Do you remember the Lone Ranger? Who was always with him? Exactly! Tonto. Apparently, the Masked Man was not really a lone ranger. He had a faithful, human companion. Even with his silver bullets to protect him and his white stallion on which to ride into danger and to ride into the sunset, he needed a human at his side to help him right wrongs and to protect his back.

Brenda, who was baptized at our Easter Vigil, and all the others who were baptized in churches throughout the world on the night before Easter, had with them, what? Exactly! A godparent. The men and women who meet in our church basement every Thursday for an Alcoholics Anonymous meeting are accompanied in their walk in sobriety with what? Exactly! A sponsor. Apparently, we humans do well and do better with a faithful, human companion at our side to help us right wrongs and to protect our backs, sometimes protecting us even from ourselves.

Do you remember how many there were on the road from Jerusalem to Emmaus on Easter night? Exactly! Two. Yes, they had lost hope, and they were going in the wrong direction, walking away from their hope, even though there were two of them. However, it was in their conversing and debating about all the things that had occurred that they realized that Jesus was walking with them. It was together that they realized that they had to turn around and return to what would give them hope. Could either of them have done that alone?

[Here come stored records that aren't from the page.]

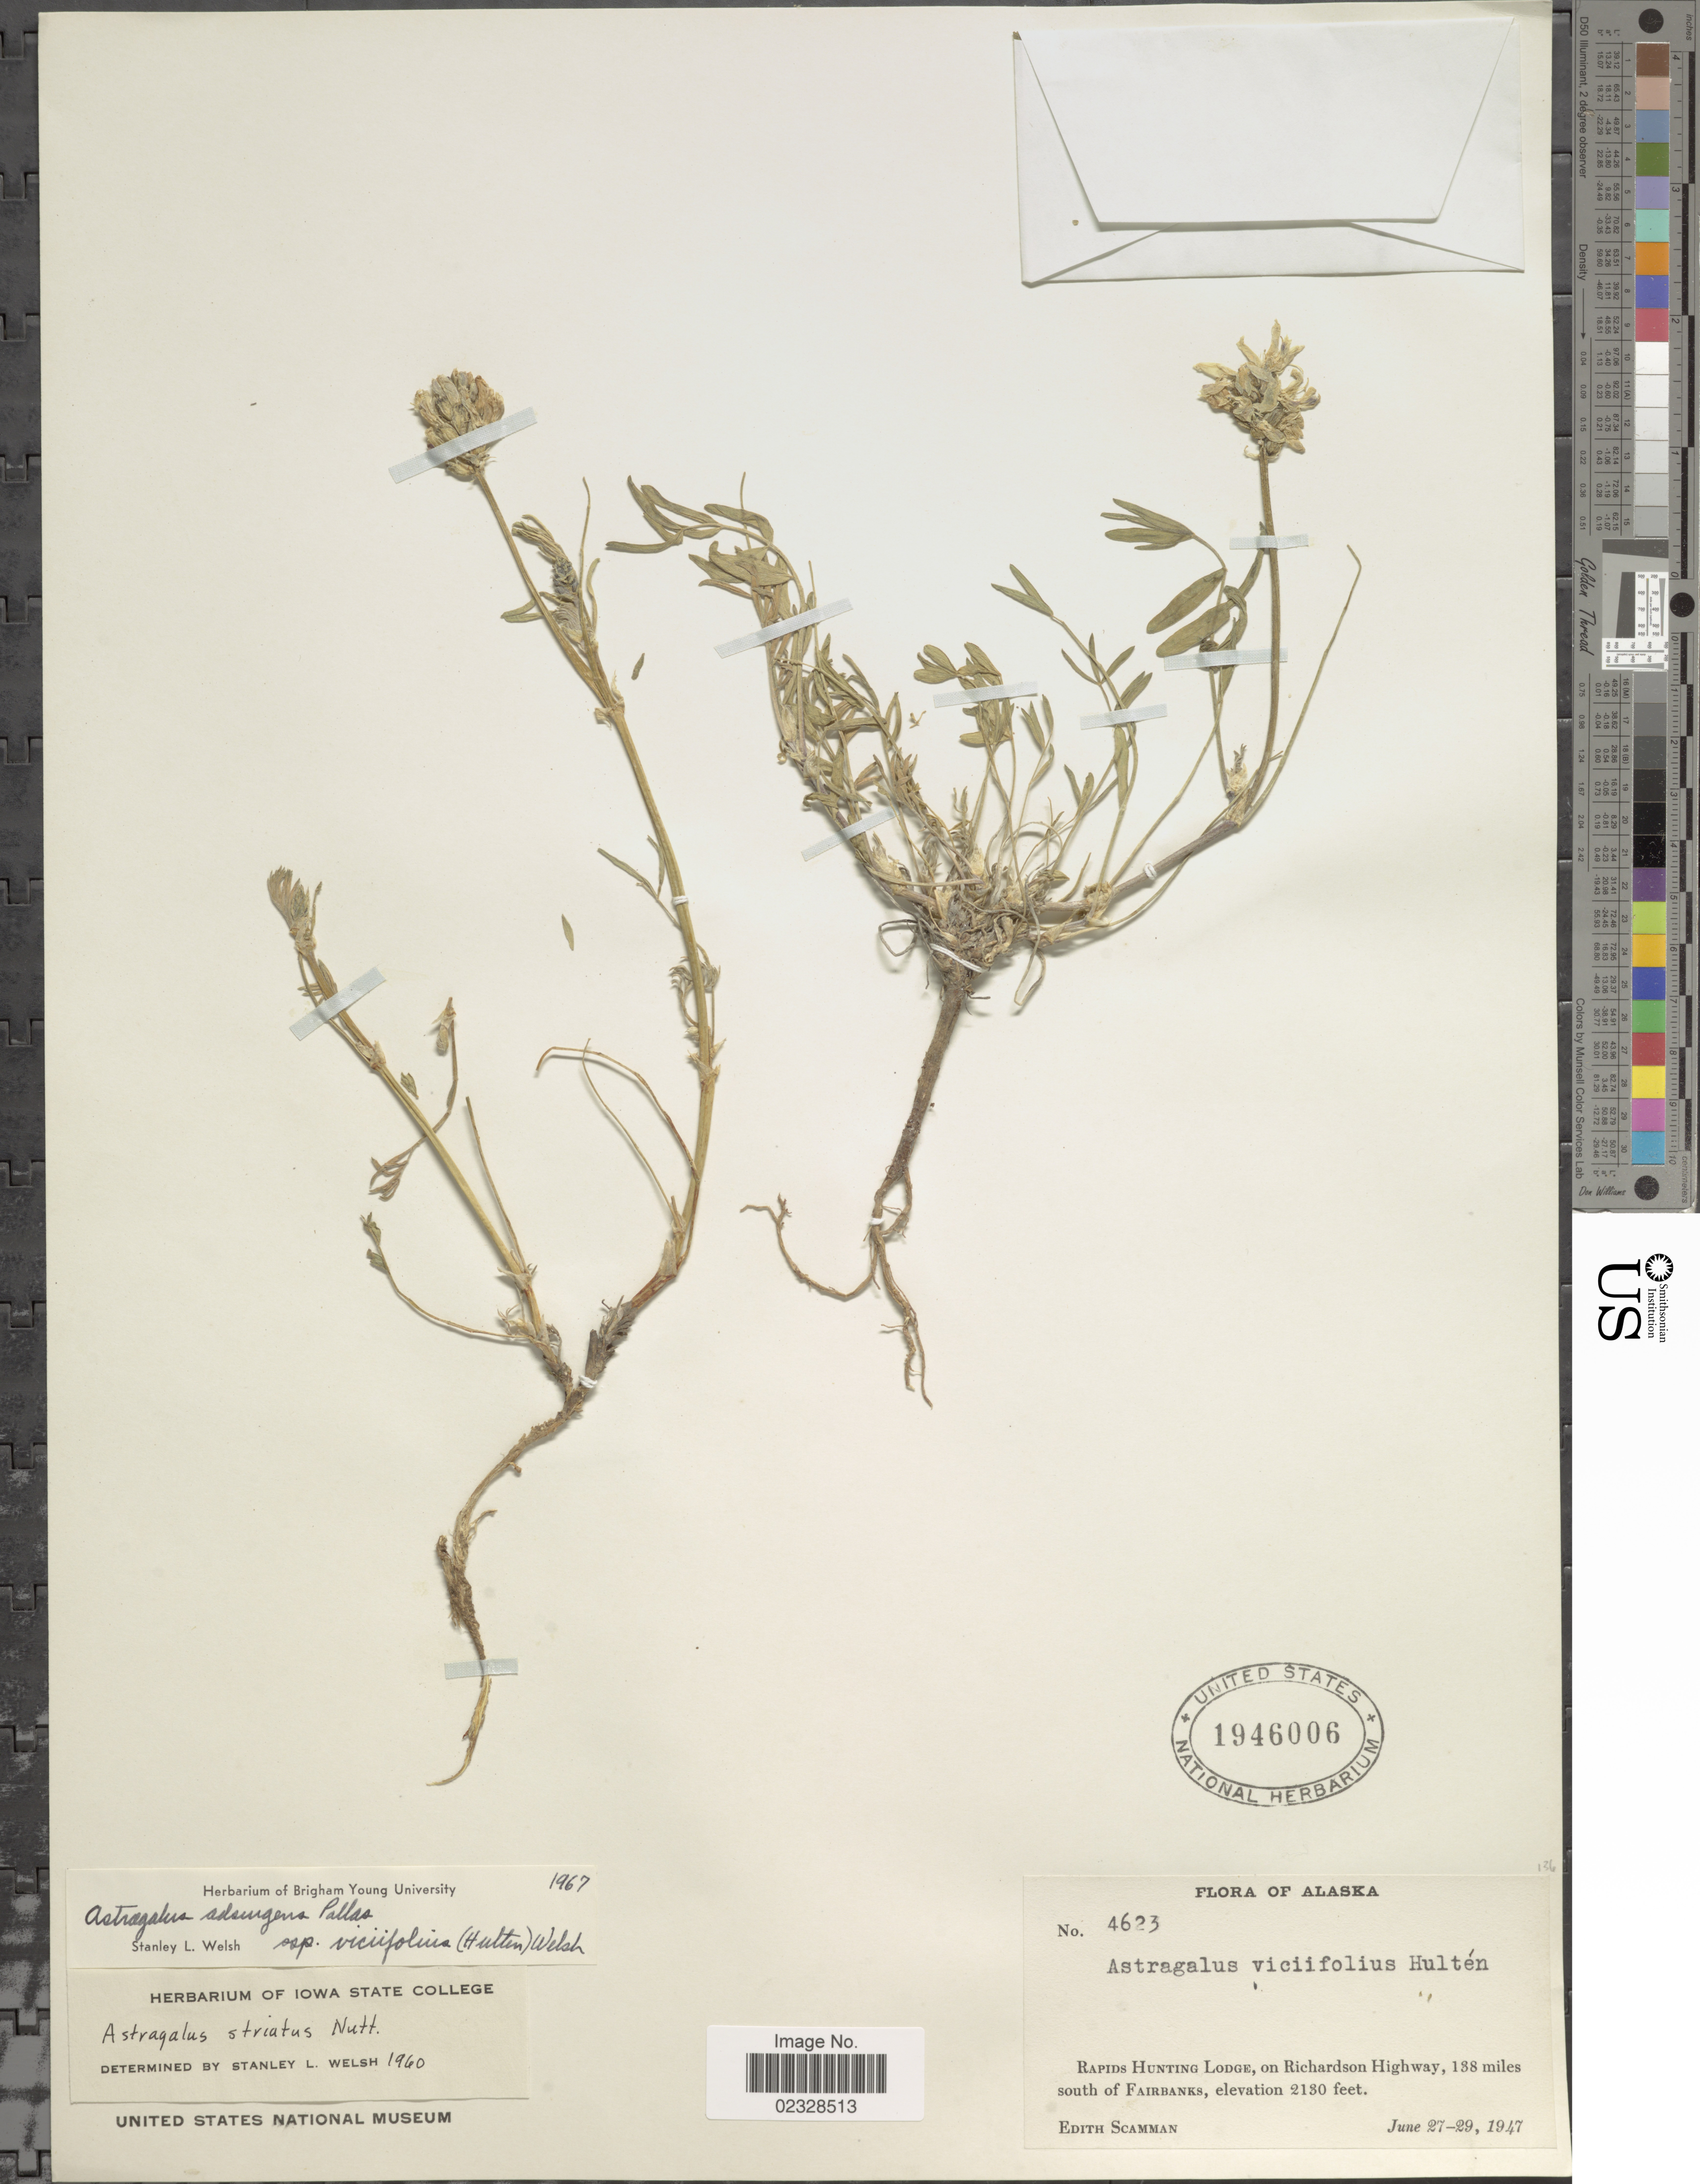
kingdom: Plantae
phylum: Tracheophyta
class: Magnoliopsida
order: Fabales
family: Fabaceae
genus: Astragalus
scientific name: Astragalus adsurgens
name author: Pall.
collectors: E. Scamman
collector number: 4623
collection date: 1947-06-27/1947-06-29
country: United States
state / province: Alaska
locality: Rapids Hunting Lodge, on Richardson Highway, 138 miles south of Fairbanks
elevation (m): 649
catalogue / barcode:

After the Tuesday evening funeral Mass for Aunt Joan, Uncle Jim looked lost and weary without his beloved of fifty-seven years. In between the sips of lemonade and nibbles at a chicken salad croissant, Uncle Jim told me, “Rob, I don’t know how I will live without her.”

Seven days later, he died on the Tuesday of Holy Week. Apparently, he could not survive without his faithful, human companion.

Are any of us really a lone ranger? We don’t gallop toward the setting sun with, “Hi-ho, Silver, away!” We don’t survive or thrive alone.